Start of Block

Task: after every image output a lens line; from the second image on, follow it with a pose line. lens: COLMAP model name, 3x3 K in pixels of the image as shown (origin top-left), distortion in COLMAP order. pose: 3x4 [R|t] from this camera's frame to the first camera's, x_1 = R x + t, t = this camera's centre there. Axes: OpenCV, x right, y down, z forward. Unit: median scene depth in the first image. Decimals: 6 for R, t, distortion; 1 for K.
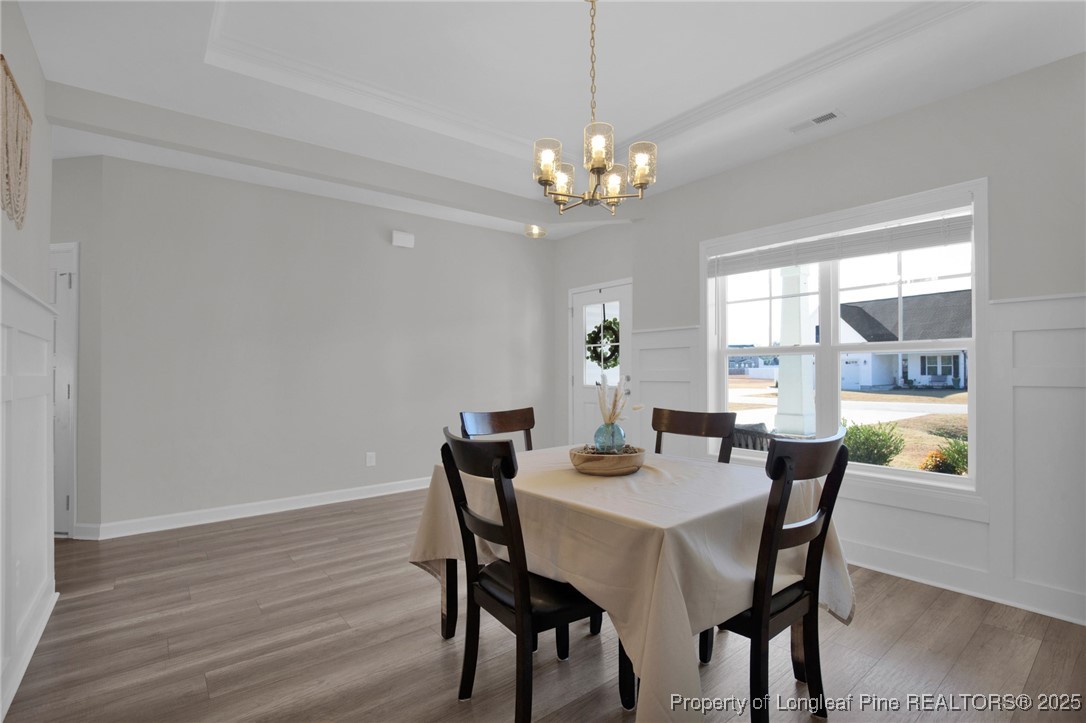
lens RADIAL K [[508.8, 0, 548.9], [0, 508.8, 365.0], [0, 0, 1]] dist [-0.040461, 0.000251]
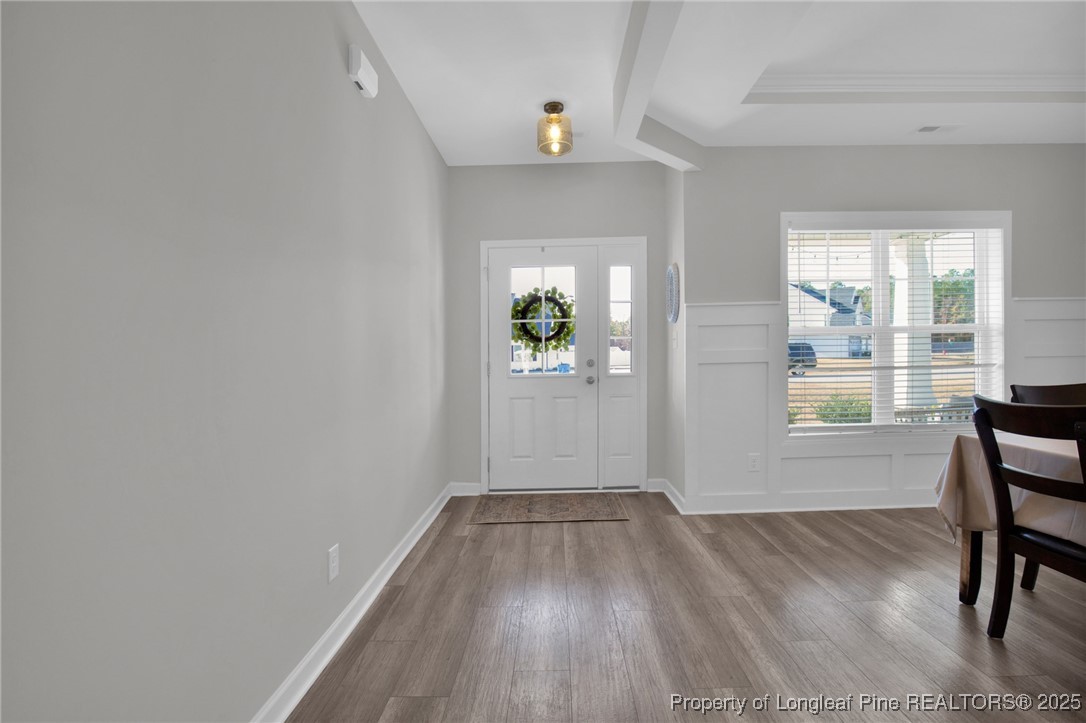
lens RADIAL K [[509.6, 0, 547.4], [0, 509.6, 363.9], [0, 0, 1]] dist [-0.025458, 0.003070]
pose [[0.615589, -0.036852, 0.787205, -0.863106], [0.013259, 0.999249, 0.036410, -0.004658], [-0.787956, -0.011976, 0.615615, 0.905153]]
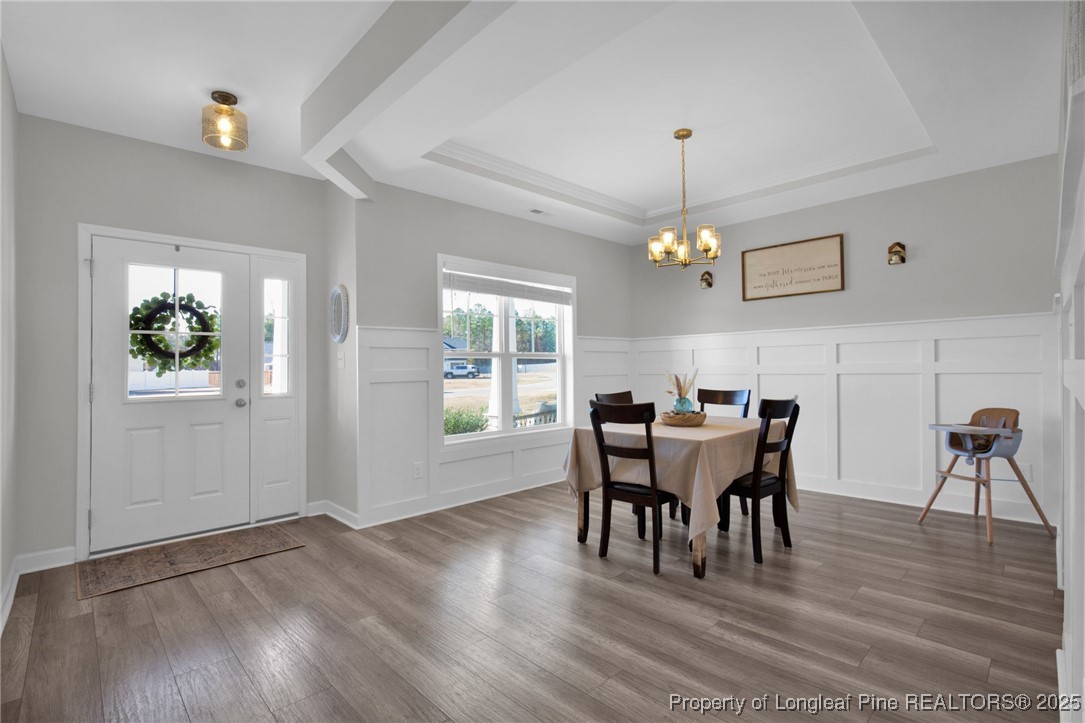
lens RADIAL K [[521.1, 0, 542.9], [0, 521.1, 364.2], [0, 0, 1]] dist [0.000022, 0.000013]
pose [[-0.099444, -0.001699, 0.995042, -1.027252], [-0.005733, 0.999983, 0.001135, -0.007100], [-0.995027, -0.005591, -0.099452, 1.053343]]
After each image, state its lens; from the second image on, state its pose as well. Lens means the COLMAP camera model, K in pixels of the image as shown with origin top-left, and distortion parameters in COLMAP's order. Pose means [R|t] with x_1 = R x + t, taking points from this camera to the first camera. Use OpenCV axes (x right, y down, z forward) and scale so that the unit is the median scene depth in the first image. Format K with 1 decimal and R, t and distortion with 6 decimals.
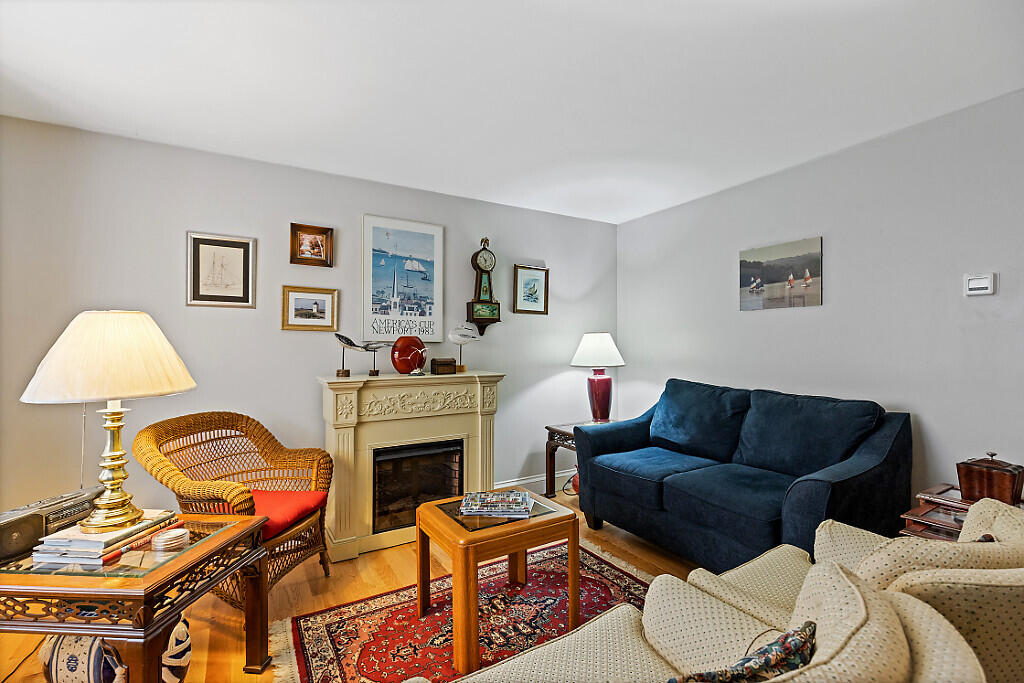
lens RADIAL K [[464.1, 0, 512.0], [0, 464.1, 341.5], [0, 0, 1]] dist [-0.001817, -0.001508]
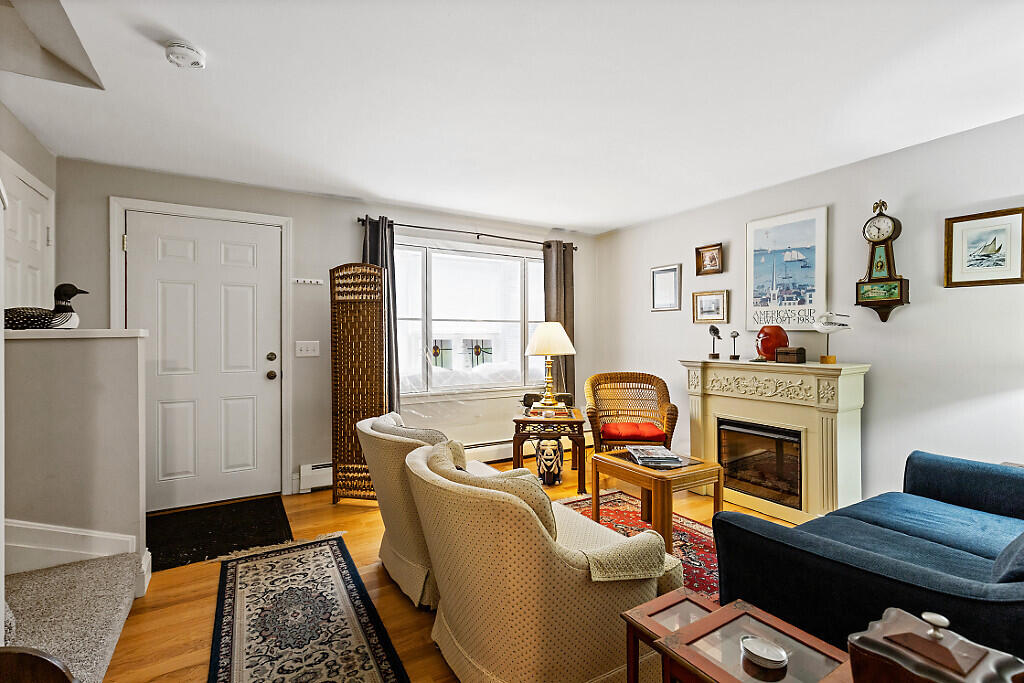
lens RADIAL K [[464.1, 0, 512.0], [0, 464.1, 341.5], [0, 0, 1]] dist [-0.001817, -0.001508]
pose [[0.001965, 0.013891, -0.999902, 0.823014], [0.013728, 0.999809, 0.013916, 0.001885], [0.999904, -0.013754, 0.001774, 0.386756]]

End of Block

* _Work to be completed_
Convert the items above into a two-column CSV with the header instruction,output and one row per item, holding the item's text and its answer. Put each field in double quotes, replace line breaks with spaces, and omit the pictures.

* _Your response_
instruction,output
"Task: after every image output a lens line; from the second image on, follow it with a pose line. lens: COLMAP model name, 3x3 K in pixels of the image as shown (origin top-left), distortion in COLMAP order. pose: 3x4 [R|t] from this camera's frame to the first camera's, x_1 = R x + t, t = this camera's centre there. Axes: OpenCV, x right, y down, z forward. Unit: median scene depth in the first image. Decimals: 6 for R, t, distortion; 1 for K.","lens RADIAL K [[508.8, 0, 548.9], [0, 508.8, 365.0], [0, 0, 1]] dist [-0.040461, 0.000251] lens RADIAL K [[509.6, 0, 547.4], [0, 509.6, 363.9], [0, 0, 1]] dist [-0.025458, 0.003070] pose [[0.615589, -0.036852, 0.787205, -0.863106], [0.013259, 0.999249, 0.036410, -0.004658], [-0.787956, -0.011976, 0.615615, 0.905153]] lens RADIAL K [[521.1, 0, 542.9], [0, 521.1, 364.2], [0, 0, 1]] dist [0.000022, 0.000013] pose [[-0.099444, -0.001699, 0.995042, -1.027252], [-0.005733, 0.999983, 0.001135, -0.007100], [-0.995027, -0.005591, -0.099452, 1.053343]]"
"After each image, state its lens; from the second image on, state its pose as well. Lens means the COLMAP camera model, K in pixels of the image as shown with origin top-left, and distortion parameters in COLMAP's order. Pose means [R|t] with x_1 = R x + t, taking points from this camera to the first camera. Use OpenCV axes (x right, y down, z forward) and scale so that the unit is the median scene depth in the first image. Format K with 1 decimal and R, t and distortion with 6 decimals.","lens RADIAL K [[464.1, 0, 512.0], [0, 464.1, 341.5], [0, 0, 1]] dist [-0.001817, -0.001508] lens RADIAL K [[464.1, 0, 512.0], [0, 464.1, 341.5], [0, 0, 1]] dist [-0.001817, -0.001508] pose [[0.001965, 0.013891, -0.999902, 0.823014], [0.013728, 0.999809, 0.013916, 0.001885], [0.999904, -0.013754, 0.001774, 0.386756]]"